**Exercise brief:**
The data should be written out in full, exactly as it stands, and the pictures dropped.

(Collected data)

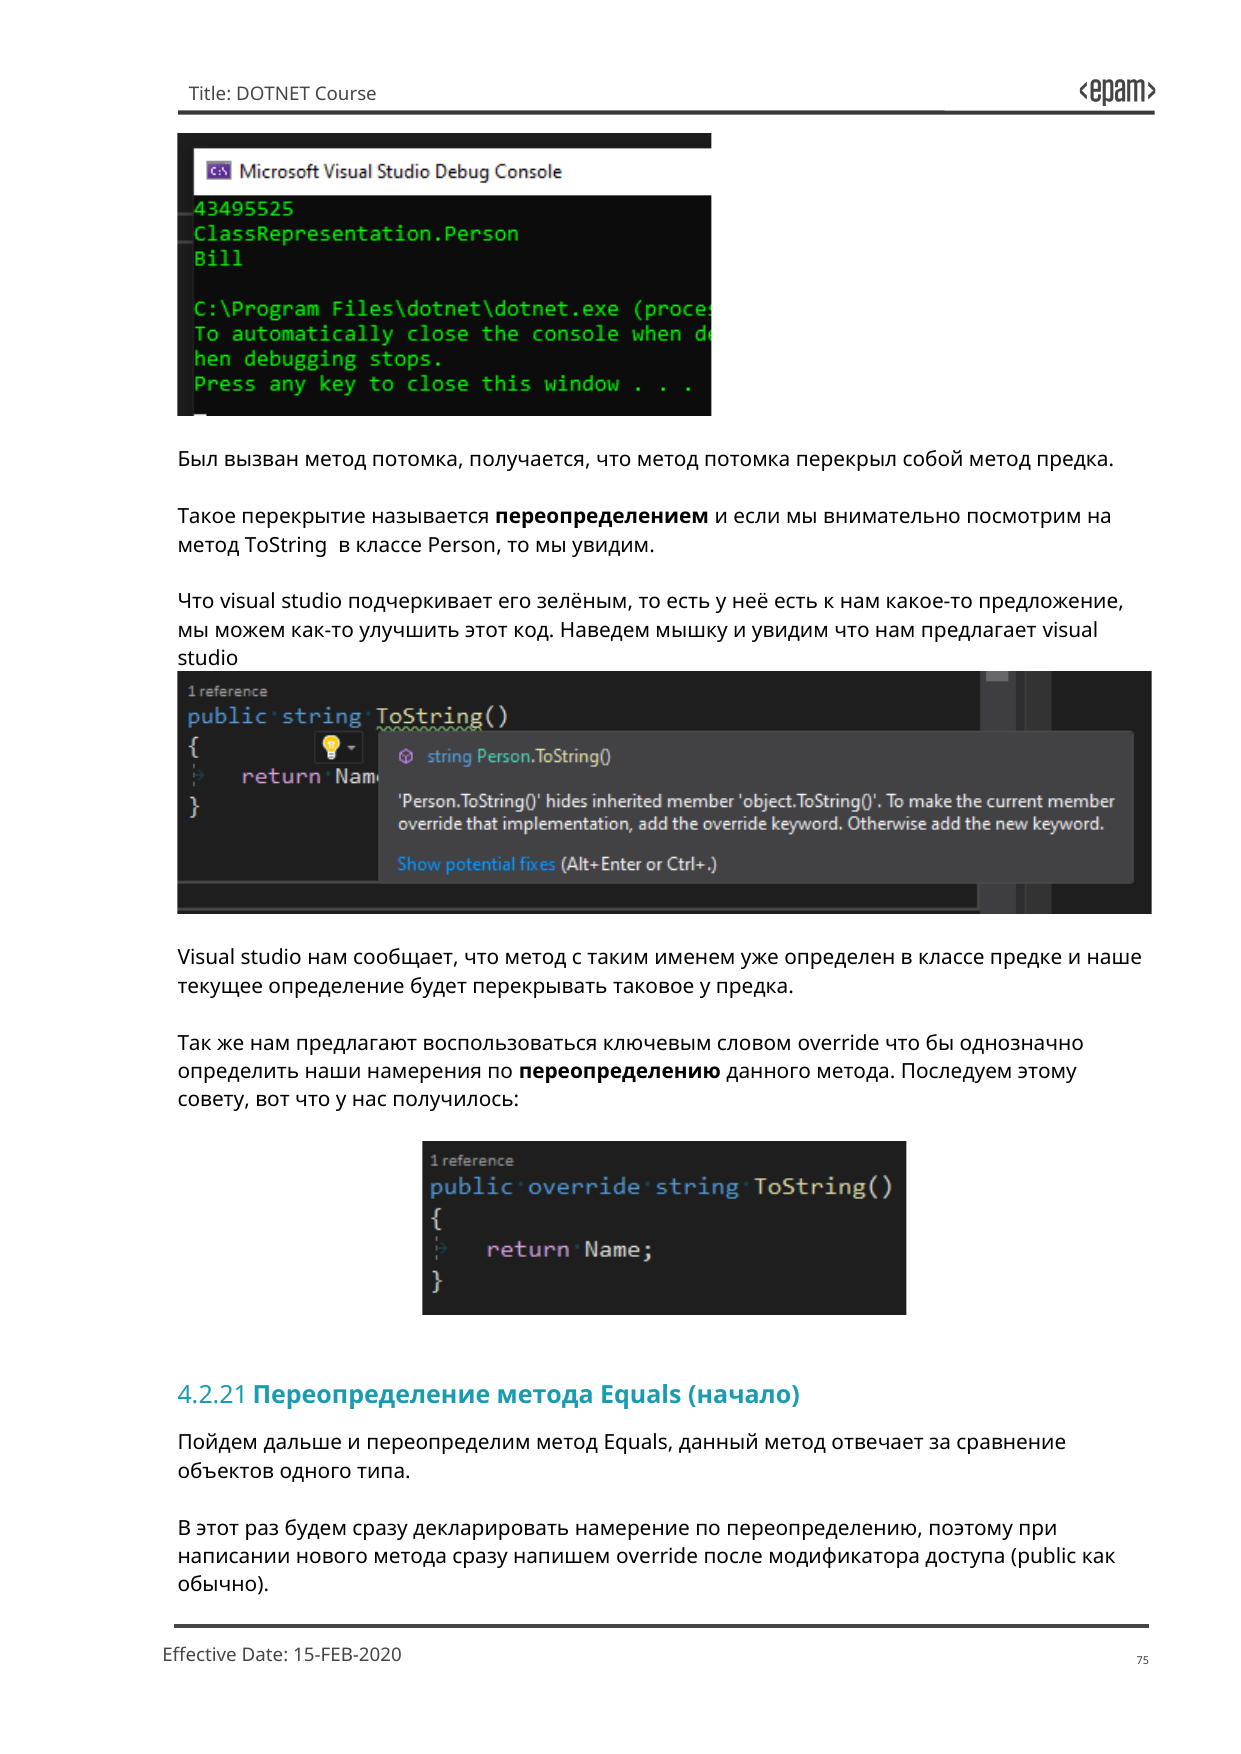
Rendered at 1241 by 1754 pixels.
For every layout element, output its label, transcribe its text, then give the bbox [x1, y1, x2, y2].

text Что visual studio подчеркивает его зелёным, то есть у неё есть к нам какое-то предложение, мы можем как-то улучшить этот код. Наведем мышку и увидим что нам предлагает visual studio [177, 587, 1152, 671]
subtitle Переопределение метода Equals (начало) [177, 1377, 1152, 1411]
text Так же нам предлагают воспользоваться ключевым словом override что бы однозначно определить наши намерения по переопределению данного метода. Последуем этому совету, вот что у нас получилось: [177, 1028, 1152, 1113]
picture [177, 671, 1152, 914]
text Пойдем дальше и переопределим метод Equals, данный метод отвечает за сравнение объектов одного типа. [177, 1427, 1152, 1484]
text Был вызван метод потомка, получается, что метод потомка перекрыл собой метод предка. [177, 444, 1152, 473]
picture [177, 133, 712, 416]
picture [422, 1141, 907, 1315]
text Visual studio нам сообщает, что метод с таким именем уже определен в классе предке и наше текущее определение будет перекрывать таковое у предка. [177, 942, 1152, 999]
text Такое перекрытие называется переопределением и если мы внимательно посмотрим на метод ToString в классе Person, то мы увидим. [177, 501, 1152, 558]
text В этот раз будем сразу декларировать намерение по переопределению, поэтому при написании нового метода сразу напишем override после модификатора доступа (public как обычно). [177, 1513, 1152, 1598]
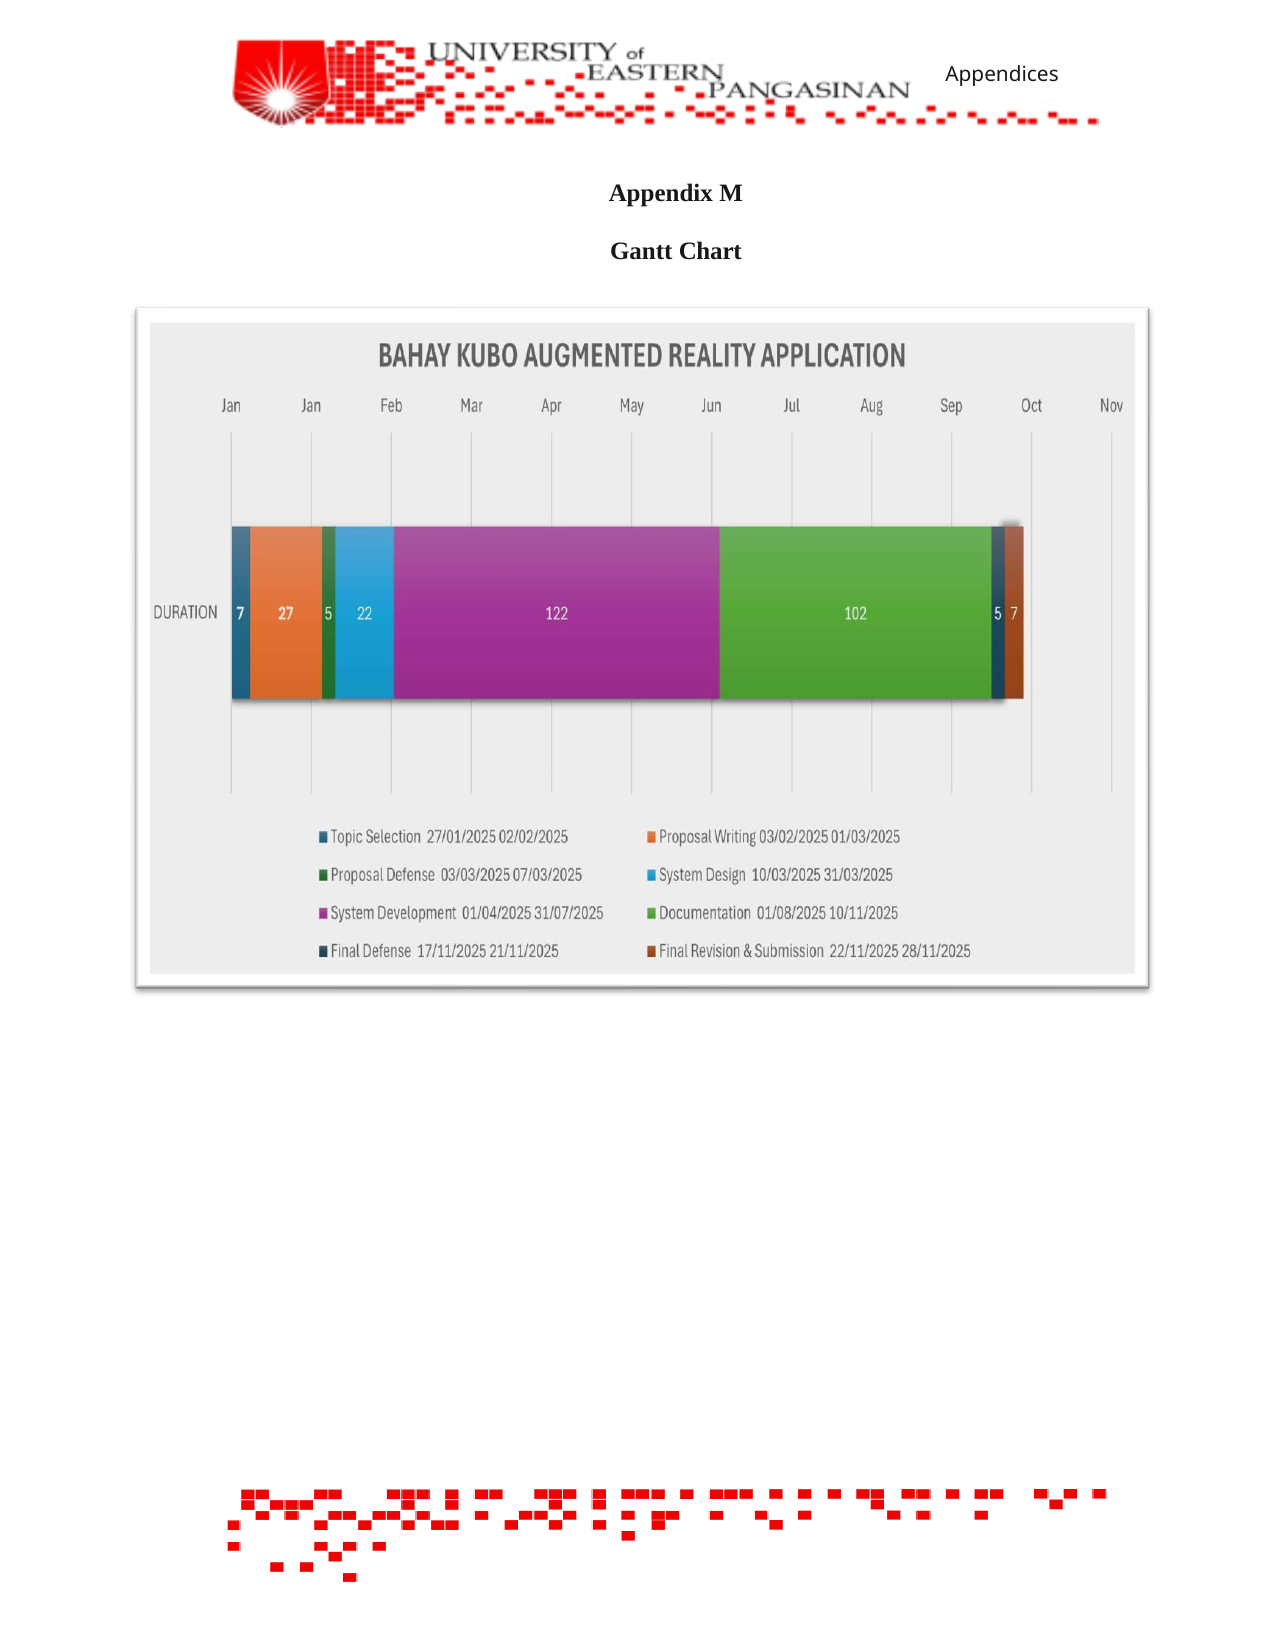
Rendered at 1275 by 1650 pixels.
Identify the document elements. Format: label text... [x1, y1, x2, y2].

**Task answer:**
Rendered at 1241 by 1754 pixels.
For every layout element, output its label, transcribe its text, then give the bbox [x1, y1, x2, y2].

text Что visual studio подчеркивает его зелёным, то есть у неё есть к нам какое-то предложение, мы можем как-то улучшить этот код. Наведем мышку и увидим что нам предлагает visual studio [177, 587, 1152, 671]
subtitle Переопределение метода Equals (начало) [177, 1377, 1152, 1411]
text Так же нам предлагают воспользоваться ключевым словом override что бы однозначно определить наши намерения по переопределению данного метода. Последуем этому совету, вот что у нас получилось: [177, 1028, 1152, 1113]
picture [177, 671, 1152, 914]
text Пойдем дальше и переопределим метод Equals, данный метод отвечает за сравнение объектов одного типа. [177, 1427, 1152, 1484]
text Был вызван метод потомка, получается, что метод потомка перекрыл собой метод предка. [177, 444, 1152, 473]
picture [177, 133, 712, 416]
picture [422, 1141, 907, 1315]
text Visual studio нам сообщает, что метод с таким именем уже определен в классе предке и наше текущее определение будет перекрывать таковое у предка. [177, 942, 1152, 999]
text Такое перекрытие называется переопределением и если мы внимательно посмотрим на метод ToString в классе Person, то мы увидим. [177, 501, 1152, 558]
text В этот раз будем сразу декларировать намерение по переопределению, поэтому при написании нового метода сразу напишем override после модификатора доступа (public как обычно). [177, 1513, 1152, 1598]
Rendered at 1275 by 1650 pixels.
Identify the document elements. Format: label text... [x1, y1, x2, y2].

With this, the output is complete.